>>>

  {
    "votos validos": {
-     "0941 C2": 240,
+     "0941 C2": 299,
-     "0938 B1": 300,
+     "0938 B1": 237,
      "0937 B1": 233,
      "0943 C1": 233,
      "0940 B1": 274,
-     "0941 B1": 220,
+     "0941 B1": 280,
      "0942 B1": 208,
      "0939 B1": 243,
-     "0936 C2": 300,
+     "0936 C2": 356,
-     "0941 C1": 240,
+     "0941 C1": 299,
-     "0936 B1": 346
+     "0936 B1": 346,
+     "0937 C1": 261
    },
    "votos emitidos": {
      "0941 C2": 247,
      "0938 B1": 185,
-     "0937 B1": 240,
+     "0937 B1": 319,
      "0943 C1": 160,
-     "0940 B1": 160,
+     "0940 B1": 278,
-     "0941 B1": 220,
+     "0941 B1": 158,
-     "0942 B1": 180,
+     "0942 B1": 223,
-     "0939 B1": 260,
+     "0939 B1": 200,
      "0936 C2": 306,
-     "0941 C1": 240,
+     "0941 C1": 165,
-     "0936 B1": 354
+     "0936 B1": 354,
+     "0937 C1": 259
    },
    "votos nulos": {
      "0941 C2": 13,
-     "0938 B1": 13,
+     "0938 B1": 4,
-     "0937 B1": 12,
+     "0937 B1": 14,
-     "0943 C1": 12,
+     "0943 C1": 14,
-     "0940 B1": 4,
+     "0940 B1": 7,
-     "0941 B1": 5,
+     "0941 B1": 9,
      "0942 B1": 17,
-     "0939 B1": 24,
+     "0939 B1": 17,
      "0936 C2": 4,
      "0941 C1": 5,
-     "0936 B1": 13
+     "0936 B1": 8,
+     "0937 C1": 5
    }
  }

<<<
>>>

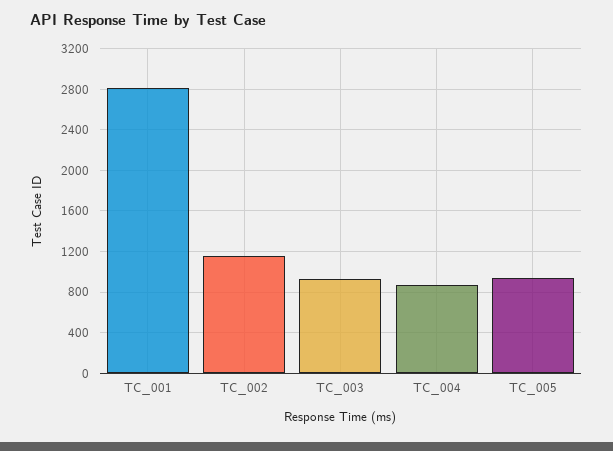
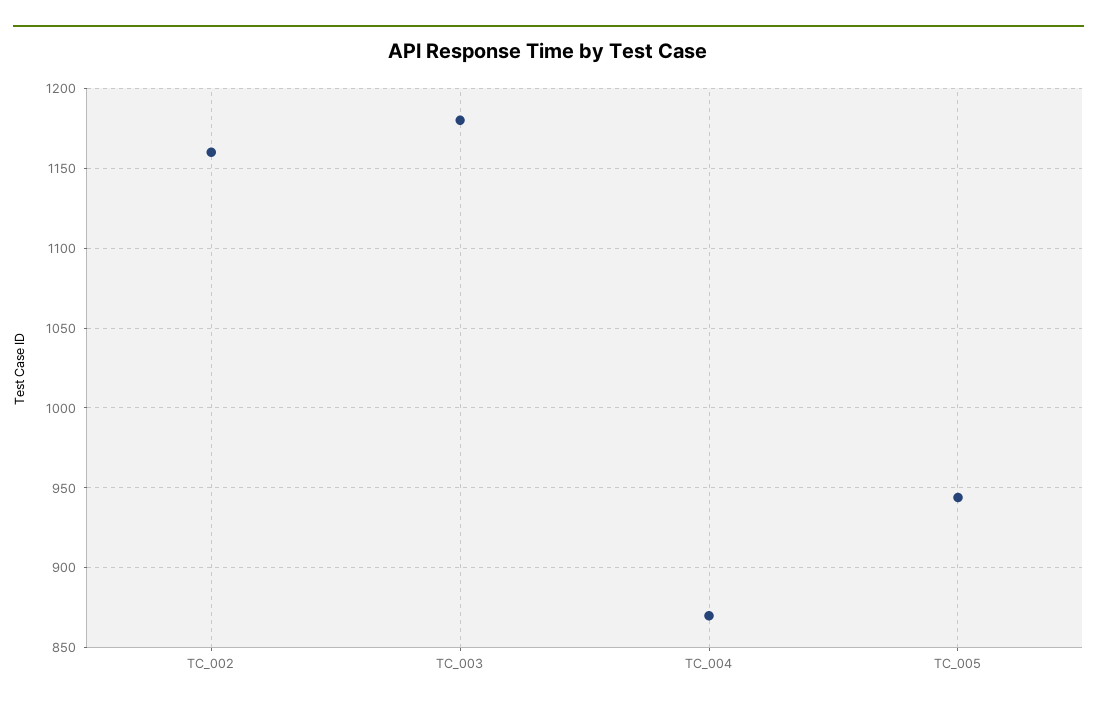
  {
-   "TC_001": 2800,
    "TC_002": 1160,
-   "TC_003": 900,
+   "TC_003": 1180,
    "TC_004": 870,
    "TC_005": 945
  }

<<<

■ **Exercise directions**:
Return each line of the entries that holds the string "votos".

■ **Answer box**:
    "votos validos": {
    "votos emitidos": {
    "votos nulos": {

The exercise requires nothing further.